Chargeback & dispute glossary

Plain-language definitions of the terms sellers encounter when responding to disputes and chargebacks. Educational only — not legal or financial advice.

Chargeback
A reversal of a card payment initiated when a customer disputes a charge with their bank or card issuer, rather than asking the seller for a refund. The seller is given a window to respond with evidence; the issuing bank makes the final decision.
Dispute
A general term for a customer challenging a payment. Depending on the provider it may be handled internally (for example PayPal's Resolution Center) or as a card chargeback through the customer's bank.
Friendly fraud (first-party misuse)
A chargeback filed by a genuine customer for a purchase they really made — sometimes by mistake (an unrecognized charge, a family member's purchase) and sometimes deliberately. It is distinct from third-party fraud, where a stolen card was used.
Item not received (INR)
A dispute reason where the customer says the order never arrived. The seller's strongest records are usually the delivery trail: tracking, carrier scans, and proof of delivery.
Delivered not received (DNR)
A dispute where tracking shows delivery but the customer says they never got the item.
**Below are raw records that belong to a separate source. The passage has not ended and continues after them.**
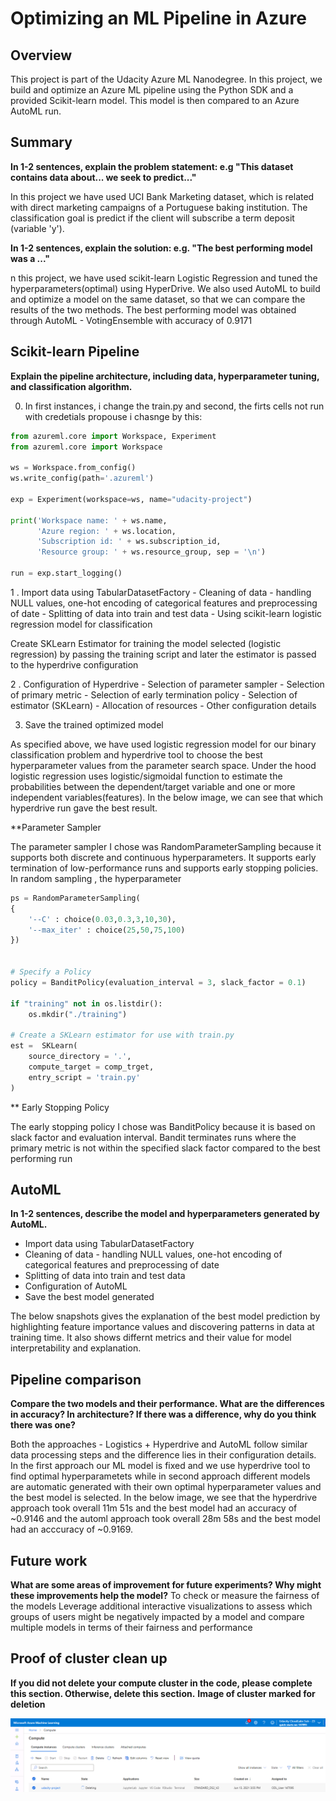 # Optimizing an ML Pipeline in Azure

## Overview
This project is part of the Udacity Azure ML Nanodegree.
In this project, we build and optimize an Azure ML pipeline using the Python SDK and a provided Scikit-learn model.
This model is then compared to an Azure AutoML run.

## Summary
**In 1-2 sentences, explain the problem statement: e.g "This dataset contains data about... we seek to predict..."**

In this project we have used UCI Bank Marketing dataset, which is related with direct marketing campaigns of a Portuguese baking institution. The classification goal is predict if the client will subscribe a term deposit (variable 'y'). 

**In 1-2 sentences, explain the solution: e.g. "The best performing model was a ..."**

n this project, we have used scikit-learn Logistic Regression and tuned the hyperparameters(optimal) using HyperDrive. We also used AutoML to build and optimize a model on the same dataset, so that we can compare the results of the two methods. The best performing model was obtained through AutoML - VotingEnsemble with accuracy of 0.9171

## Scikit-learn Pipeline
**Explain the pipeline architecture, including data, hyperparameter tuning, and classification algorithm.**

0. In first instances, i change the train.py and second, the firts cells not run with credetials propouse i chasnge by this: 
``` Python
from azureml.core import Workspace, Experiment
from azureml.core import Workspace

ws = Workspace.from_config()
ws.write_config(path='.azureml')

exp = Experiment(workspace=ws, name="udacity-project")

print('Workspace name: ' + ws.name, 
      'Azure region: ' + ws.location, 
      'Subscription id: ' + ws.subscription_id, 
      'Resource group: ' + ws.resource_group, sep = '\n')

run = exp.start_logging()
```
1 . Import data using TabularDatasetFactory
    - Cleaning of data - handling NULL values, one-hot encoding of categorical features and preprocessing of date
    - Splitting of data into train and test data
    - Using scikit-learn logistic regression model for classification

Create SKLearn Estimator for training the model selected (logistic regression) by passing the training script and later the estimator is passed to the hyperdrive configuration

2 . Configuration of Hyperdrive
      - Selection of parameter sampler
      - Selection of primary metric
      - Selection of early termination policy
      - Selection of estimator (SKLearn)
      - Allocation of resources
      - Other configuration details

3. Save the trained optimized model

  As specified above, we have used logistic regression model for our binary classification problem and hyperdrive tool to choose the best hyperparameter values from the parameter search space. Under the hood logistic regression uses logistic/sigmoidal function to estimate the probabilities between the dependent/target variable and one or more independent variables(features). In the below image, we can see that which hyperdrive run gave the best result.

**Parameter Sampler

The parameter sampler I chose was RandomParameterSampling because it supports both discrete and continuous hyperparameters. It supports early termination of low-performance runs and supports early stopping policies. In random sampling , the hyperparameter 


```Python
ps = RandomParameterSampling(
{
    '--C' : choice(0.03,0.3,3,10,30),
    '--max_iter' : choice(25,50,75,100)
})


# Specify a Policy
policy = BanditPolicy(evaluation_interval = 3, slack_factor = 0.1)

if "training" not in os.listdir():
    os.mkdir("./training")

# Create a SKLearn estimator for use with train.py
est =  SKLearn(
    source_directory = '.',
    compute_target = comp_trget,
    entry_script = 'train.py'
)

```

** Early Stopping Policy

The early stopping policy I chose was BanditPolicy because it is based on slack factor and evaluation interval. Bandit terminates runs where the primary metric is not within the specified slack factor compared to the best performing run

## AutoML
**In 1-2 sentences, describe the model and hyperparameters generated by AutoML.**
- Import data using TabularDatasetFactory
- Cleaning of data - handling NULL values, one-hot encoding of categorical features and preprocessing of date
- Splitting of data into train and test data
- Configuration of AutoML
- Save the best model generated

The below snapshots gives the explanation of the best model prediction by highlighting feature importance values and discovering patterns in data at training time. It also shows differnt metrics and their value for model interpretability and explanation.
## Pipeline comparison
**Compare the two models and their performance. What are the differences in accuracy? In architecture? If there was a difference, why do you think there was one?**

Both the approaches - Logistics + Hyperdrive and AutoML follow similar data processing steps and the difference lies in their configuration details. In the first approach our ML model is fixed and we use hyperdrive tool to find optimal hyperparametets while in second approach different models are automatic generated with their own optimal hyperparameter values and the best model is selected. In the below image, we see that the hyperdrive approach took overall 11m 51s and the best model had an accuracy of ~0.9146 and the automl approach took overall 28m 58s and the best model had an acccuracy of ~0.9169.

## Future work
**What are some areas of improvement for future experiments? Why might these improvements help the model?**
To check or measure the fairness of the models
Leverage additional interactive visualizations to assess which groups of users might be negatively impacted by a model and compare multiple models in terms of their fairness and performance
## Proof of cluster clean up
**If you did not delete your compute cluster in the code, please complete this section. Otherwise, delete this section.**
**Image of cluster marked for deletion**

<img src= 'https://github.com/fcgomezr/Udacity-Azure-ML/blob/main/Proof%20delete.png'>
Useful records include the delivery scan, GPS or photo confirmation, and the address on file.
Representment
The process of a seller responding to a chargeback by re-presenting the transaction with supporting evidence to the issuing bank for reconsideration.
Reason code
A code assigned by the card network that states why a chargeback was filed (for example, product not received or not as described). It tells the seller which records matter most.
Proof of delivery (POD)
Evidence from a carrier that an item was delivered — typically a delivery scan, timestamp, signature, GPS location, or photo. Central to item-not-received disputes.
Compelling evidence
Records that clearly support the legitimacy of a transaction — order details, delivery confirmation, the policy shown at purchase, and genuine customer communications, organized so a reviewer can follow them quickly.
Retrieval request (inquiry)
A request for transaction information that sometimes precedes a formal chargeback. Responding clearly at this stage can resolve the question before it escalates.
Issuing bank
The bank that issued the customer's card. It receives the seller's evidence through the payment provider and decides the outcome of a chargeback.
Acquirer (acquiring bank)
The bank or processor that handles card payments on the seller's side and passes dispute evidence along to the card network and issuing bank.
Card network
The system (such as Visa or Mastercard) that routes transactions and sets the rules and timelines for how disputes and chargebacks are handled.
Evidence index
A contents page that lists and numbers every document in a case file, so a reviewer can see the full set of records and find each one at a glance.